A note before we start; this dish takes a couple of days to prepare, so have a read through first before getting excited.
A Chicken Salad
(serves two – four)
For the chicken:
One free-range chicken, about 1kg
A few sprigs of fresh sage, thyme, rosemary, tarragon, chives and parsley
A little olive oil
Maldon salt and freshly-ground black pepper
A splash of white wine
For the salad:
250g good white bread, crusts removed and torn into rough pieces
Extra virgin olive oil
Two tablespoons white wine vinegar
One tablespoon golden raisins
A splash of red wine vinegar
One tablespoon warm water
Two tablespoons pine nuts
Three garlic cloves, finely sliced
Four spring onions, finely shredded
100ml warm chicken stock
A few handfuls salad leaves (gems, rocket, watercress, oakleaf, frisée etc.)

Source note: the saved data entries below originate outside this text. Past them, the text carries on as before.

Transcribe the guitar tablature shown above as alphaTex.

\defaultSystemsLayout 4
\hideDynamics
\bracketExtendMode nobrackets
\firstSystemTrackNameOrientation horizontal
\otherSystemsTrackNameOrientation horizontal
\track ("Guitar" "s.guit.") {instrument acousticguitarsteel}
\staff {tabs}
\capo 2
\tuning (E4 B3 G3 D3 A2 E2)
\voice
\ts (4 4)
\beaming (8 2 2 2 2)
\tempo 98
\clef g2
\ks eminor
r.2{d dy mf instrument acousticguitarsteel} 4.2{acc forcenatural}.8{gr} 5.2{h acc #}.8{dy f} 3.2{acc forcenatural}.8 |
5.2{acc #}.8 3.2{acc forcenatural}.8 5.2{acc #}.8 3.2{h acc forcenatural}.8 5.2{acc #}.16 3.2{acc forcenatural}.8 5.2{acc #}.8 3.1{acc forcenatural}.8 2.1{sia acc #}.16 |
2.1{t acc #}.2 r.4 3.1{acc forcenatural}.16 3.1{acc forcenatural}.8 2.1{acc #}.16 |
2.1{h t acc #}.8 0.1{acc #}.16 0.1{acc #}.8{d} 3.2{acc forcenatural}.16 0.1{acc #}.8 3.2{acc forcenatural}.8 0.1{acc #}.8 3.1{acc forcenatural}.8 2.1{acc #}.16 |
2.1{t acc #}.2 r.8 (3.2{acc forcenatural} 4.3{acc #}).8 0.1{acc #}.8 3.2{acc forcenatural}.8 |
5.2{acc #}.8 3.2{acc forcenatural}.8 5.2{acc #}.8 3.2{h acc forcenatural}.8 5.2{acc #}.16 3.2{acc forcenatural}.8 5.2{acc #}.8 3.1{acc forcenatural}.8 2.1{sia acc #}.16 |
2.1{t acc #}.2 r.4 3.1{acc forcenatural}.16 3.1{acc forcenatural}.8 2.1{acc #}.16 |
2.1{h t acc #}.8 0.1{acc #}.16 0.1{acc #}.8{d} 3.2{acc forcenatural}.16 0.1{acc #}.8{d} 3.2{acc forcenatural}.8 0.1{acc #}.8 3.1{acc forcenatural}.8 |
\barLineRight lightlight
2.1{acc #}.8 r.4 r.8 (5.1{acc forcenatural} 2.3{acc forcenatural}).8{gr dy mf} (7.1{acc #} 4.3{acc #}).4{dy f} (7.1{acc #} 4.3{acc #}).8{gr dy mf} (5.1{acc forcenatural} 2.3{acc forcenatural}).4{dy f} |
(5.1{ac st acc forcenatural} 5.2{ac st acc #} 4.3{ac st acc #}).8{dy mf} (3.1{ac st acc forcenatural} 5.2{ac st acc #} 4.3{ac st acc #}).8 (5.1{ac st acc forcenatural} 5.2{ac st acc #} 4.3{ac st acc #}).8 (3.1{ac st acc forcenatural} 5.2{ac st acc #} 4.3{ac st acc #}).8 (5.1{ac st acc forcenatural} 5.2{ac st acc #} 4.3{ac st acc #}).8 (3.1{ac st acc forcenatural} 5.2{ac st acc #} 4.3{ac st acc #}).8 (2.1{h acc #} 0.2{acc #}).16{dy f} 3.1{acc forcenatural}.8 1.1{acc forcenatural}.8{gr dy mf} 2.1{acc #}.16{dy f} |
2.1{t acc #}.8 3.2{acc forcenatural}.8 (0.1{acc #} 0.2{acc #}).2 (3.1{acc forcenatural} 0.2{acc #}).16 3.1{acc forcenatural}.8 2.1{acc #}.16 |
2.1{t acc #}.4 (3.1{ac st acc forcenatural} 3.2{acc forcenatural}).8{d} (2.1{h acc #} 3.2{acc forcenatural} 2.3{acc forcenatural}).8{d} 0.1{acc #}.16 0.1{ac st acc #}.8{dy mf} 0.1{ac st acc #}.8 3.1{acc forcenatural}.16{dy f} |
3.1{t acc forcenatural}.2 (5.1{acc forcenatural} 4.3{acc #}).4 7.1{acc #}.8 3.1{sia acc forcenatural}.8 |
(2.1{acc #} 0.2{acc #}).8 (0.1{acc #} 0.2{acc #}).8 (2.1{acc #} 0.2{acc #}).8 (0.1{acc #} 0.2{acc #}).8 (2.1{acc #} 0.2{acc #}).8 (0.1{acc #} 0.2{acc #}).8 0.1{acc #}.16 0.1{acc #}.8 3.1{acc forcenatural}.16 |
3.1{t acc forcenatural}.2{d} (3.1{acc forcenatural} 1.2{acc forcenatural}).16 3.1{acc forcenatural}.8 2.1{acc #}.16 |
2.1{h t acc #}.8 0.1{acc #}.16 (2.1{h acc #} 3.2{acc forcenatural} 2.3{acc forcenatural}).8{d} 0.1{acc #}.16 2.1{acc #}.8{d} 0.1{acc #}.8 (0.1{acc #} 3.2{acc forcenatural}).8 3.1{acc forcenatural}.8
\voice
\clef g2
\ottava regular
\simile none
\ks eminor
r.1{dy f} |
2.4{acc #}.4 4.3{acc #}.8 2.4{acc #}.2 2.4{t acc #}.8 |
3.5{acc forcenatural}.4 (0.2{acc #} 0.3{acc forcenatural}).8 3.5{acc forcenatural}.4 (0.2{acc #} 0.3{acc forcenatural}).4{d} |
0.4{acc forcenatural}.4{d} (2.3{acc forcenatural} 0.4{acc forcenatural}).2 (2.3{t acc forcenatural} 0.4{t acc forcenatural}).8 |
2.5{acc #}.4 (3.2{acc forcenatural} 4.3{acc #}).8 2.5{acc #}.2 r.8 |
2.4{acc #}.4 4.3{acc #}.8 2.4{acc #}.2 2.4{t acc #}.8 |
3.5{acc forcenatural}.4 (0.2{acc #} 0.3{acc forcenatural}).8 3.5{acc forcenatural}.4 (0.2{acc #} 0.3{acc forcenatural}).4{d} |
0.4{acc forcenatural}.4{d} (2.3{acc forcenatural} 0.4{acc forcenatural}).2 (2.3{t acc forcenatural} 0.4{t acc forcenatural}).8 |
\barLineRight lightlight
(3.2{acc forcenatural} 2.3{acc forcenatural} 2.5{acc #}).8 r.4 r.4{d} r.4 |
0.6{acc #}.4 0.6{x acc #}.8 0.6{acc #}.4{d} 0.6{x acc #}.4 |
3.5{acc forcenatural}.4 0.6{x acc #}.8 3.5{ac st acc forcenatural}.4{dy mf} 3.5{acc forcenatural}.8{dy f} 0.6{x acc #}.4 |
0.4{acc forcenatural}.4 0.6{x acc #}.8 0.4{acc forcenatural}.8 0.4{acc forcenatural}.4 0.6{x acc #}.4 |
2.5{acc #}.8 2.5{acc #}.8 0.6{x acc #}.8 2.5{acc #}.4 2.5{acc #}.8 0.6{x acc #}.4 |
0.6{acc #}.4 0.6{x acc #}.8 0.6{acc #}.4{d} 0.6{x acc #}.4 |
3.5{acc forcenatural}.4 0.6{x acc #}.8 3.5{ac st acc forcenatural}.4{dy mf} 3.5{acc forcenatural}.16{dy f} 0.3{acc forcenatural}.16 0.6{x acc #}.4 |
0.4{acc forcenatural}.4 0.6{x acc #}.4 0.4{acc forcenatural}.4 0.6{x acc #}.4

270g punnet ripe cherry tomatoes
Maldon salt and freshly-ground black pepper
A few fresh herbs (parsley, tarragon, chives) for garnish
A day before you cook the chicken, you must prepare it a little. Using some kitchen roll, pat the chicken dry inside and out. Pop in the fridge on a tray, uncovered, for a couple of hours – this helps dry the skin, making for a darker, crisper roast. Slide a finger gently under the skin of each of the breasts, carefully working the skin loose without tearing it. Then work the tip of your finger around the thickest section of each
thigh, where it meets the backbone, loosening the skin in the same way. Make a small helpful slit with a sharp knife if you need to.
Chop the herbs roughly and moisten the mixture with a little olive oil. Gently push the chopped herbs into each of the loosened areas, spreading them out as evenly as possible. Halve the lemon, squeeze over the
bird, and push both halves into the cavity, along with any remaining herbs. Season the chicken liberally all over with salt and pepper. Cover loosely with clingfilm and refrigerate for at least 24 hours, so the herbs may work their magic.

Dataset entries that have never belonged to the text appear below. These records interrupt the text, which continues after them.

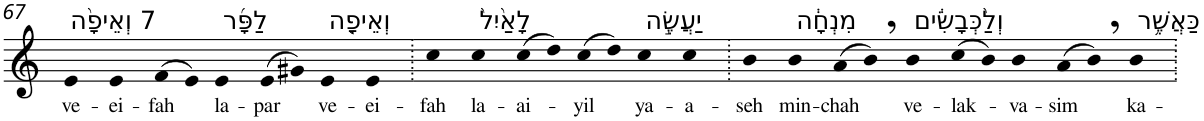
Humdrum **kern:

**kern	**text
*part1	*part1
*staff1	*staff1
*I"Piano	*
*I'Pno	*
!!LO:PB:g=z
*clefG2	*
*k[]	*
=67	=67
!LO:TX:a:t=7 וְאֵיפָ֨ה	!
!	!LO:LY:b
4e	ve-
!	!LO:LY:b
4e	-ei-
!	!LO:LY:b
(>8f	-fah
8e)	.
!LO:TX:a:t=לַפָּ֜ר	!
!	!LO:LY:b
4e	la-
!	!LO:LY:b
(>8e	-par
8g#X)	.
!LO:TX:a:t=וְאֵיפָ֤ה	!
!	!LO:LY:b
4e	ve-
!	!LO:LY:b
4e	-ei-
=68.	=68.
!	!LO:LY:b
4cc	-fah
!LO:TX:a:t=לָאַ֙יִל֙	!
!	!LO:LY:b
4cc	la-
!	!LO:LY:b
(>8cc	-ai-
8dd)	.
!	!LO:LY:b
(>8cc	-yil
8dd)	.
!LO:TX:a:t=יַעֲשֶׂ֣ה	!
!	!LO:LY:b
4cc	ya-
!	!LO:LY:b
4cc	-a-
=69.	=69.
!	!LO:LY:b
4b	-seh
!LO:TX:a:t=מִנְחָ֔ה	!
!	!LO:LY:b
4b	min-
!	!LO:LY:b
(>8a	-chah
8b,)	.
!LO:TX:a:t=וְלַ֨כְּבָשִׂ֔ים	!
!	!LO:LY:b
4b	ve-
!	!LO:LY:b
(>8cc	-lak-
8b)	.
!	!LO:LY:b
4b	-va-
!	!LO:LY:b
(>8a	-sim
8b,)	.
!LO:TX:a:t=כַּאֲשֶׁ֥ר	!
!	!LO:LY:b
4b	ka-
=.	=.
*-	*-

The next day, prepare the bread salad; toast the pine nuts in a dry pan until golden, and set aside. Place the raisins in a small bowl and add the red wine vinegar and warm water. Set them aside to plump up. Preheat the oven to 240°C / Gas 9. Toast the bread pieces until just coloured all over. Whisk about 60ml of the olive oil with the white wine vinegar and season with salt and pepper to taste. Toss the bread loosely in the vinaigrette, add the pine nuts and set aside.
Place a spoonful of the olive oil in a small pan, add the garlic and spring onions, and cook over medium-low heat, stirring constantly, until nicely softened. Tip into the bread and fold to combine. Drain the plumped raisins and also add to the bread. Drizzle the chicken stock over the salad and fold again, then tip the whole lot into a suitable ovenproof dish. Cover with foil, and warm through as the chicken finishes roasting for the final 20 minutes or so.

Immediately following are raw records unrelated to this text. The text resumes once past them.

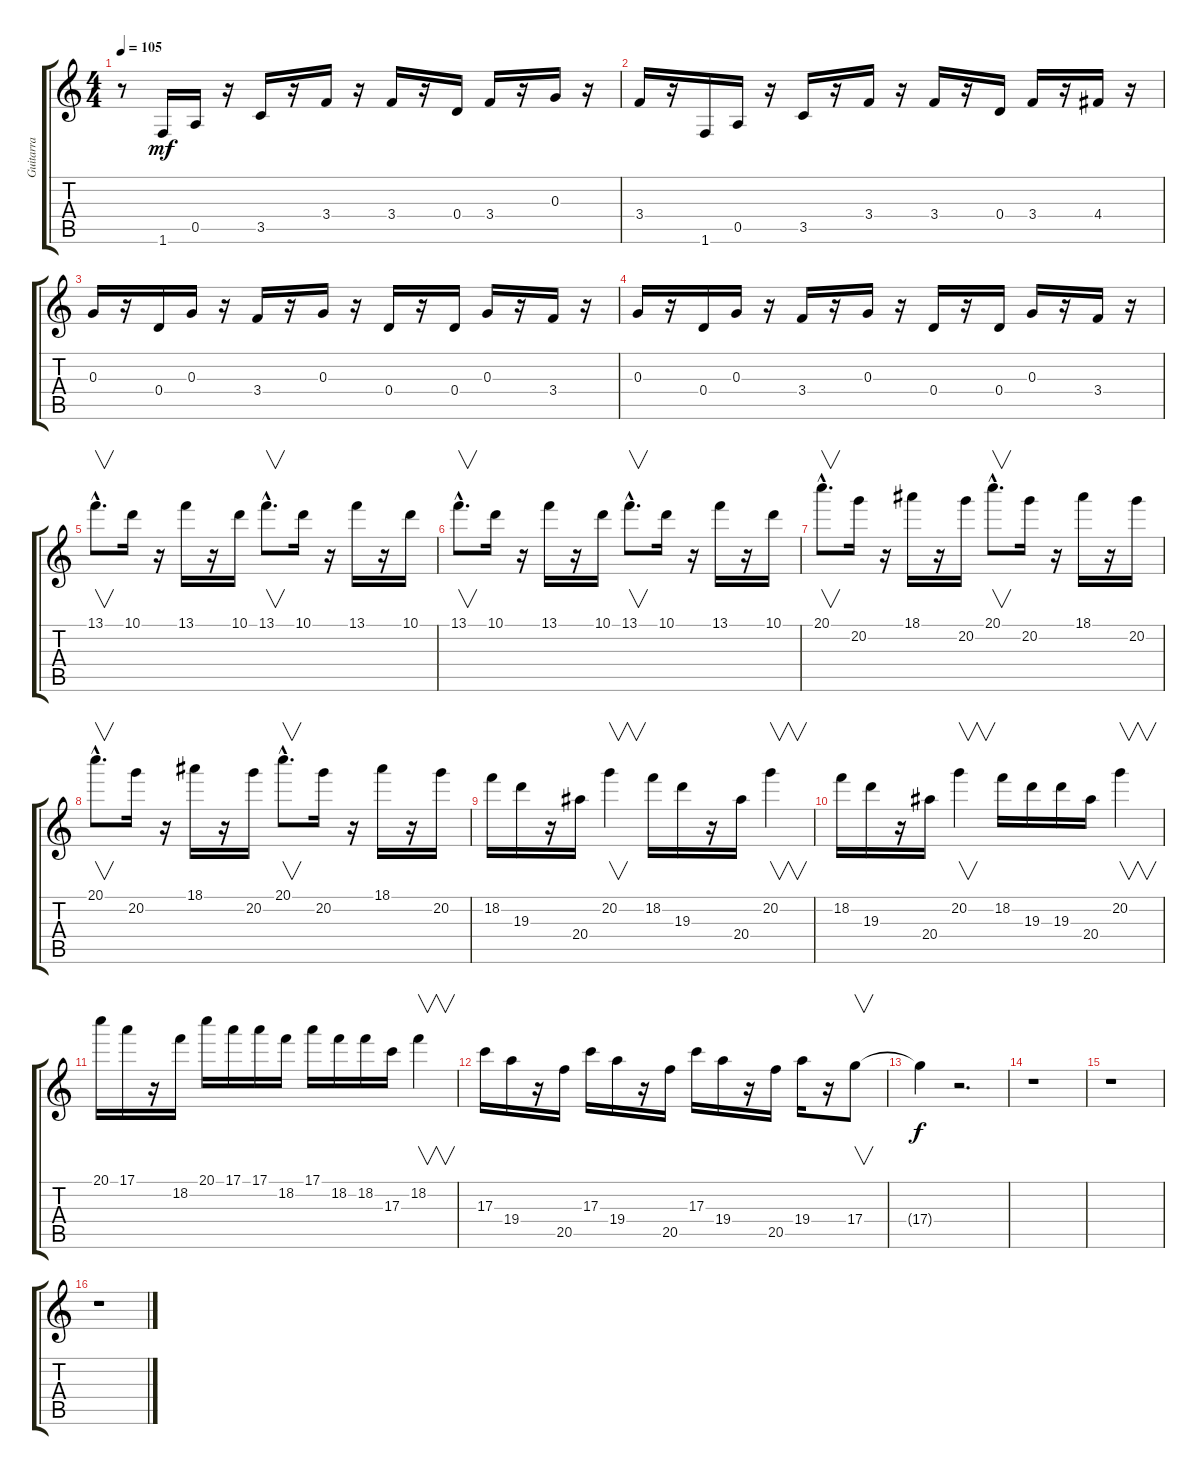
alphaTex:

\track ("Guitarra" "Guitarra") {instrument distortionguitar}
\staff {score tabs}
\tuning (E4 B3 G3 D3 A2 E2) {hide}
\ts (4 4)
\tempo 105
\clef g2
\ks c
r.8{dy mf} 1.6.16 0.5.16 r.16 3.5.16 r.16 3.4.16 r.16 3.4.16 r.16 0.4.16 3.4.16 r.16 0.3.16 r.16 |
3.4.16 r.16 1.6.16 0.5.16 r.16 3.5.16 r.16 3.4.16 r.16 3.4.16 r.16 0.4.16 3.4.16 r.16 4.4.16 r.16 |
0.3.16 r.16 0.4.16 0.3.16 r.16 3.4.16 r.16 0.3.16 r.16 0.4.16 r.16 0.4.16 0.3.16 r.16 3.4.16 r.16 |
0.3.16 r.16 0.4.16 0.3.16 r.16 3.4.16 r.16 0.3.16 r.16 0.4.16 r.16 0.4.16 0.3.16 r.16 3.4.16 r.16 |
13.1{hac}.8{v d} 10.1.16 r.16 13.1.16 r.16 10.1.16 13.1{hac}.8{v d} 10.1.16 r.16 13.1.16 r.16 10.1.16 |
13.1{hac}.8{v d} 10.1.16 r.16 13.1.16 r.16 10.1.16 13.1{hac}.8{v d} 10.1.16 r.16 13.1.16 r.16 10.1.16 |
20.1{hac}.8{v d} 20.2.16 r.16 18.1.16 r.16 20.2.16 20.1{hac}.8{v d} 20.2.16 r.16 18.1.16 r.16 20.2.16 |
20.1{hac}.8{v d} 20.2.16 r.16 18.1.16 r.16 20.2.16 20.1{hac}.8{v d} 20.2.16 r.16 18.1.16 r.16 20.2.16 |
18.2.16 19.3.16 r.16 20.4.16 20.2.4{v} 18.2.16 19.3.16 r.16 20.4.16 20.2.4{v} |
18.2.16 19.3.16 r.16 20.4.16 20.2.4{v} 18.2.16 19.3.16 19.3.16 20.4.16 20.2.4{v} |
20.1.16 17.1.16 r.16 18.2.16 20.1.16 17.1.16 17.1.16 18.2.16 17.1.16 18.2.16 18.2.16 17.3.16 18.2.4{v} |
17.3.16 19.4.16 r.16 20.5.16 17.3.16 19.4.16 r.16 20.5.16 17.3.16 19.4.16 r.16 20.5.16 19.4.16 r.16 17.4.8{v} |
17.4{t}.4{dy f} r.2{d} |
r.1 |
r.1 |
r.1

To cook the chicken, set the bird, breast side up, in a baking tray, and roast for about 30 minutes, then turn down the heat to 190ºC / Gas 5, flip the bird over and roast for a further 20 minutes. Flip the bird back to breast-side-up, and roast for another 20-30 minutes, or until the bird is cooked through, and the juices run clear from the thickest part of the thigh when pierced with a skewer or the point of a knife. Remove the chicken from the oven and turn off the heat, leaving the bread salad to continue warming in the oven. Slash the chicken all over and baste with the roasting juices several times. Cover loosely with foil as you finish the salad.
On a suitable serving dish, strew your greenery and dot with halved cherry tomatoes. Spoon over the dressed bread pieces. Carve the chicken into appetising chunks and nestle into the salad. Finally, warm the roasting juices and drizzle over, finishing with a handful of freshly-chopped herbs.